Even though your book describes the devastating effects epidemics have, you also manage to strike an optimistic tone. Why are you hopeful?

The reality is there will continue to be local disease outbreaks. There are also going to be regional epidemics. But I believe we can stop devastating epidemics and global pandemics. The scientific and public health community know what needs to be done. With the right leadership and strategic investments, we can do it. The difference between a local disease outbreak and a major epidemic is human action or inaction.

With smallpox, it wasn’t until 1951—when Europe and North America had already proved that they could eradicate smallpox—that the conversation started at WHO on worldwide smallpox eradication. It took 15 years before the world’s health leaders agreed to mount an eradication effort. But once that decision was made, it took only a decade to successfully eradicate the virus. The tragic part is that in the 15 years during which doubting health officials and Cold War politics were preventing decisive action, 30 to 40 million people died.

I’m also hopeful because when I look back, I’ve seen the impossible happen multiple times. We use the example in the book of when President Kennedy said that we would send a man to the moon and return him safely by the end of the decade. When they got working on that, they didn’t have the technology to do it. Yet the leadership said we’re going to the moon, and they did.

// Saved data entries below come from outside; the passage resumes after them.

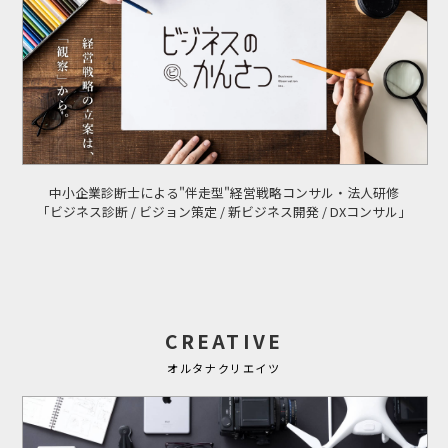
中小企業診断士による"伴走型"経営戦略コンサル・法人研修
「ビジネス診断 / ビジョン策定 / 新ビジネス開発 / DXコンサル」
CREATIVE
オルタナクリエイツ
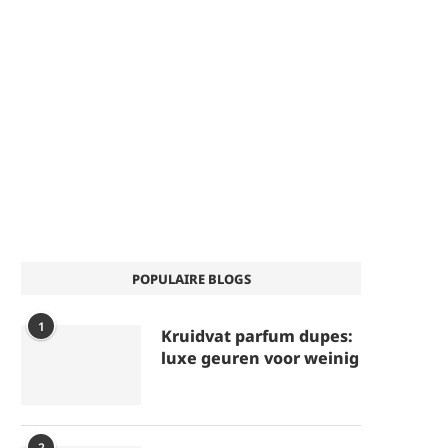
POPULAIRE BLOGS
1
Kruidvat parfum dupes:
luxe geuren voor weinig
2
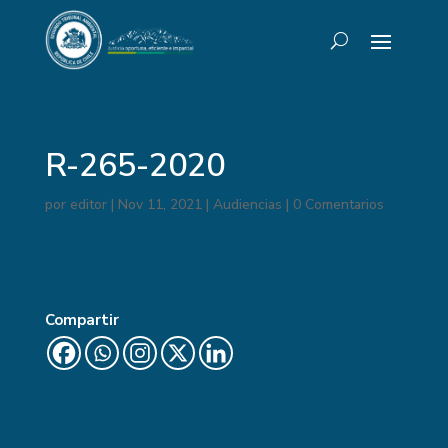
R-265-2020
por
editor
|
Nov 11, 2021
|
Audiencias
|
0 Comentarios
Compartir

Look at what the picture was in 2000 with AIDS treatment. I remember those conversations. At a cost of US$12,000 per person per year, the majority of the global health community would have said it was impossible to mount large-scale treatment programs. Yet today we have approximately 21 million people on treatment.

So I think there’s no question we can make the world safer. For most pathogens, if we detect them early enough and institute good public health measures, we’ve shown they can be contained. For other pathogens, we need a combination of getting the right vaccines and other medical measures in place. I think we have to give it our absolute best shot.